Furthermore, in the opinion of the petitioner, there existed grounds for finding that the above legal provisions contradicted Article 109.2 of the Constitution, which consolidates the independence of judges and courts while administering justice. The requirement for the court to act in a particular manner impeded the court, and made it dependent upon the will of the party submitting the statement concerning the institution of bankruptcy proceedings. In addition, reliance by the court in such circumstances on the sole and uncontested evidence of the Bank of Lithuania concerning the solvency of the bank in question deprives the court of the possibility of arriving at an alternative procedural decision - to refuse to institute bankruptcy proceedings against the bank.
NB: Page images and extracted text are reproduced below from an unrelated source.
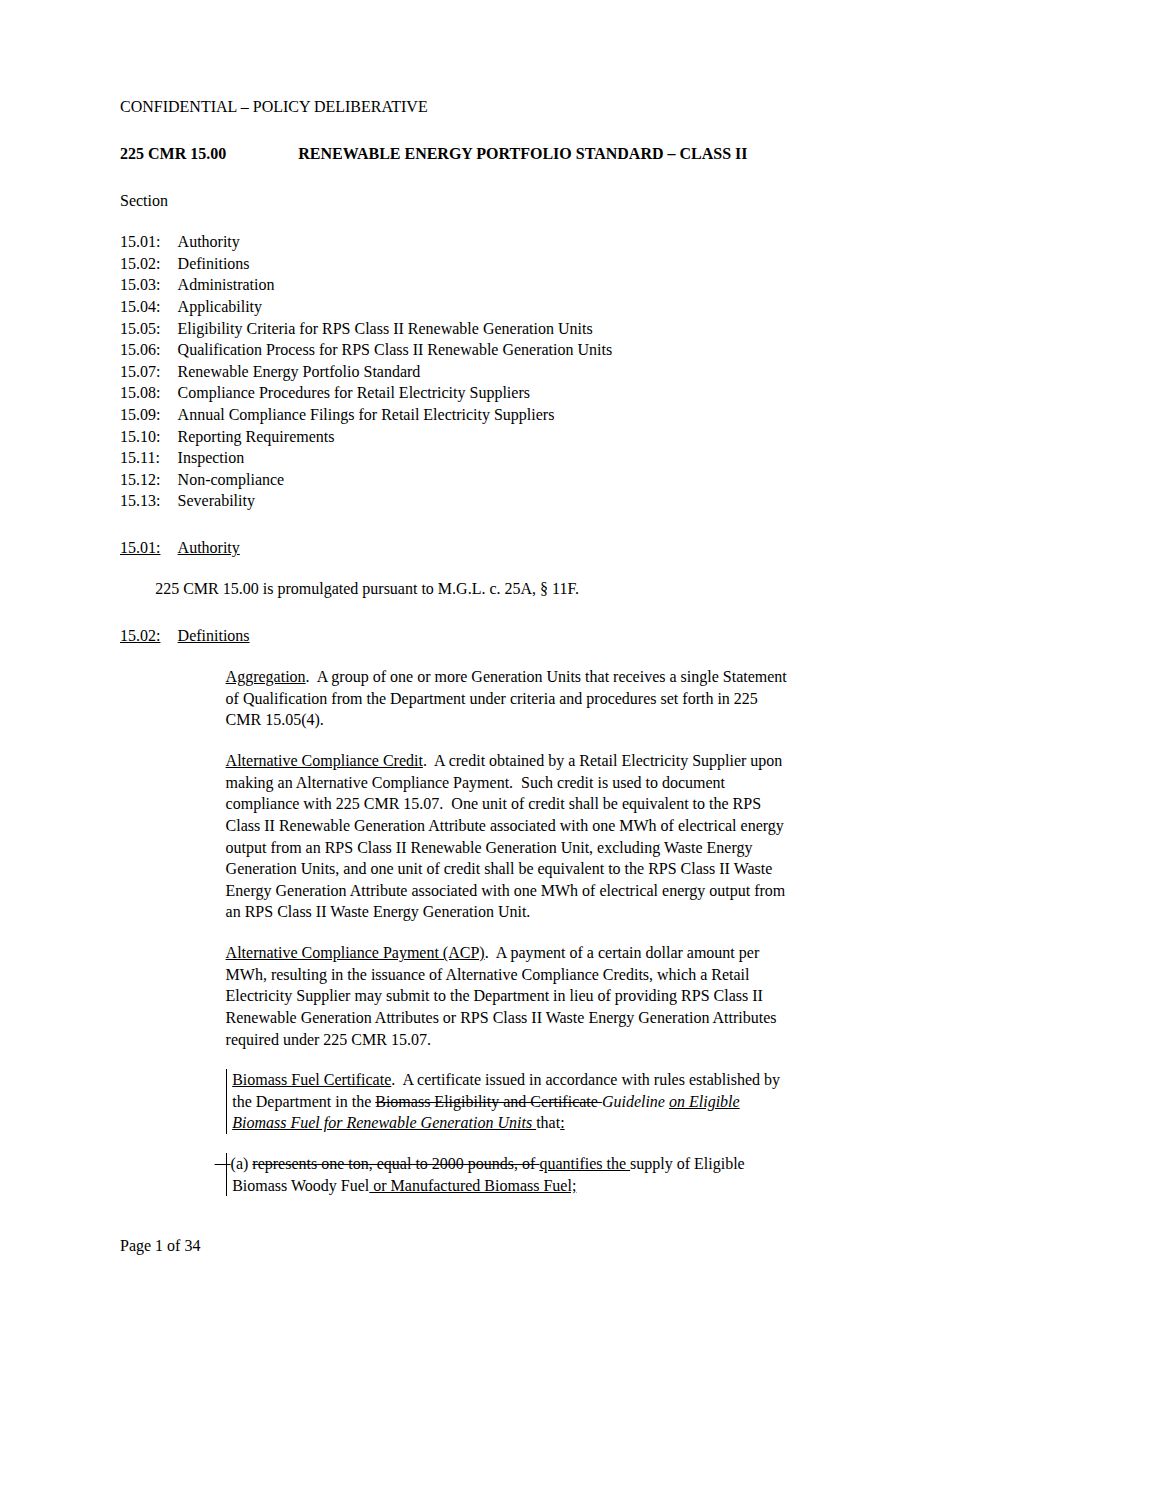CONFIDENTIAL – POLICY DELIBERATIVE
225 CMR 15.00 RENEWABLE ENERGY PORTFOLIO STANDARD – CLASS II
Section
15.01: Authority
15.02: Definitions
15.03: Administration
15.04: Applicability
15.05: Eligibility Criteria for RPS Class II Renewable Generation Units
15.06: Qualification Process for RPS Class II Renewable Generation Units
15.07: Renewable Energy Portfolio Standard
15.08: Compliance Procedures for Retail Electricity Suppliers
15.09: Annual Compliance Filings for Retail Electricity Suppliers
15.10: Reporting Requirements
15.11: Inspection
15.12: Non-compliance
15.13: Severability
15.01: Authority
225 CMR 15.00 is promulgated pursuant to M.G.L. c. 25A, § 11F.
15.02: Definitions
Aggregation. A group of one or more Generation Units that receives a single Statement of Qualification from the Department under criteria and procedures set forth in 225 CMR 15.05(4).
Alternative Compliance Credit. A credit obtained by a Retail Electricity Supplier upon making an Alternative Compliance Payment. Such credit is used to document compliance with 225 CMR 15.07. One unit of credit shall be equivalent to the RPS Class II Renewable Generation Attribute associated with one MWh of electrical energy output from an RPS Class II Renewable Generation Unit, excluding Waste Energy Generation Units, and one unit of credit shall be equivalent to the RPS Class II Waste Energy Generation Attribute associated with one MWh of electrical energy output from an RPS Class II Waste Energy Generation Unit.
Alternative Compliance Payment (ACP). A payment of a certain dollar amount per MWh, resulting in the issuance of Alternative Compliance Credits, which a Retail Electricity Supplier may submit to the Department in lieu of providing RPS Class II Renewable Generation Attributes or RPS Class II Waste Energy Generation Attributes required under 225 CMR 15.07.
Biomass Fuel Certificate. A certificate issued in accordance with rules established by the Department in the Biomass Eligibility and Certificate Guideline on Eligible Biomass Fuel for Renewable Generation Units that:
(a) represents one ton, equal to 2000 pounds, of quantifies the supply of Eligible Biomass Woody Fuel or Manufactured Biomass Fuel;
Page 1 of 34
The Constitutional Court pointed out that, under Article 45 of the Law, the conclusion of the Bank of Lithuania concerning the commercial bank's insolvency could be challenged by any party before the court considering the request for the institution of bankruptcy proceedings against the bank, and that their rights were thus protected. The Bank of Lithuania, which is obliged by law to ensure the reliable functioning of the currency market and the system of credits and payments, is also entitled to submit a statement to the court regarding the bank's insolvency.
It was also noted that in the bankruptcy law of other countries, the right of the State institution which supervises banking to immediately apply sanctions to an insolvent bank so that its depositors were protected and the remaining assets were preserved was essentially not disputed: after the failure of a private bank, State interests, and not only those of a limited private sphere, are also affected.
The individual's right to appeal to the court is implemented by the procedure established by the Code of Civil Procedure and other laws. If a person enjoys a subjective procedural right to appeal to the court and has exercised it accordingly, the relevant provisions of the Code of Civil Procedure do not provide for an opportunity to reject his application. The acceptance of the application by court order, as a procedural act, confirms the institution of civil proceedings before the court.
The Constitutional Court ruled that the disputed provisions of the Law on Commercial Banks were in compliance with the Constitution.

Languages: Lithuanian, English (translation by the Court).